Cosa è diventata la televisione oggi? Esiste ancora una tv generalista? E, soprattutto, è  ancora possibile fare tv in modo creativo e originale?

Queste sono state alcune delle domande che si sono imposte durante la vivace discussione avvenuta nell’incontro tra Carlo Vitagliano, autore del libro intitolato “Noi, i ragazzi del Biscione” (Melampo Editore), e gli studenti dello STArS.
Ospite del Corso di Storia della Radio e della Televisione tenuto dalla Prof.ssa Paola Abbiezzi, Vitagliano ha potuto raccontare la propria esperienza umana e professionale che si è inserita nella cornice, più generale, delle vicende legate alla nascita della televisione commerciale in Italia. Infatti, dal 1981 e per i trent’anni successivi, Vitagliano ha lavorato a Mediaset, il network fondato da Silvio Berlusconi.

L’associazione NuovoAmbra nella giornata di venerdì 16 Dicembre l’ha invitato in Università per presentare il suo libro e, insieme con lui ha chiamato anche il Prof. Giorgio Simonelli, docente dell’Università Cattolica di Milano, storico della radio e della televisione, e Gian Paolo Parenti, Channel Manager del canale JOI (Mediaset Premium).
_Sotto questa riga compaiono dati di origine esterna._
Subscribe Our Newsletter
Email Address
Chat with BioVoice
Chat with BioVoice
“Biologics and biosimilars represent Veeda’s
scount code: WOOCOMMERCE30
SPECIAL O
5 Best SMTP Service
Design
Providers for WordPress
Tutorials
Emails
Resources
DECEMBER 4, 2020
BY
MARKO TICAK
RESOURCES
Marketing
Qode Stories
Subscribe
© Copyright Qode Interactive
“Noi, i ragazzi del biscione”, come ha spiegato Simonelli, descrive quella generazione di trentenni - tra i quali, per esempio, Carlo Freccero e Antonio Ricci - che rivoluzionò il modo di fare la televisione in Italia. Canale 5, la prima rete commerciale nazionale, fu un importante luogo di sperimentazione, a partire dagli anni Ottanta, dopo la grande epoca del servizio pubblico della Rai.
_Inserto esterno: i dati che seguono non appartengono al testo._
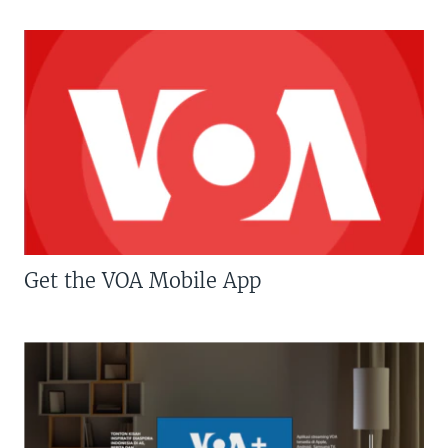
Get the VOA Mobile App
«Canale 5 era percepita come una televisione libera, internazionale, simile a quella che si vedeva in America; in sostanza, era una finestra sul mondo» ha raccontato Vitagliano.

Partendo proprio di divertenti retroscena, i relatori hanno poi cercato di spiegare anche le odierne trasformazioni "epocali" che coinvolgono il mezzo televisivo.
Gian Paolo Parenti ha individuato alcuni elementi principali nel contento odierno: la frammentazione delle audience, lo sviluppo industriale di conglomerati mediali, il ruolo pervasivo del marketing, la centralità dei contenuti “pregiati”. In un simile contesto competitivo, può esserci ancora spazio per delle professionalità realmente creative?
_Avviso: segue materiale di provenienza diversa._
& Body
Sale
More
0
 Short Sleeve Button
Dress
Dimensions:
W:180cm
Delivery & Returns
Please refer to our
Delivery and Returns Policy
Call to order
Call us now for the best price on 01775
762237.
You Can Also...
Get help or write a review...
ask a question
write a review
«La creatività è sintesi di elementi contrastanti; è come un effetto speciale, funziona se non si vede».

Vitagliano, ripensando alla propria esperienza professionale, ha testimoniato il modo in cui ha cercato di valorizzare il proprio lavoro. Secondo il suo punto di vista, le componenti artistiche e culturali sono sempre necessarie per arrivare a quella conflittualità che struttura il senso di un messaggio. In particolare, ha mostrato le proprie produzioni video e come sia possibile confezionare  uno spot televisivo o un annuncio pubblicitario, dosando sapientemente elementi ‘alti’ e ‘bassi’.

Tutte le rivoluzioni e le avanguardie finiscono sempre quando si stabiliscono nel panorama del senso comune. Anche quei ragazzi, da giovani promesse, sono diventati venerati maestri, citando il famoso aforisma di Alberto Arbasino, ma le loro storie servono a ricordarci che dobbiamo sempre tentare la strada dell’innovazione quando parliamo di media e comunicazione. E soprattutto in tempi in cui non sembra esserci spazio per la fantasia al potere.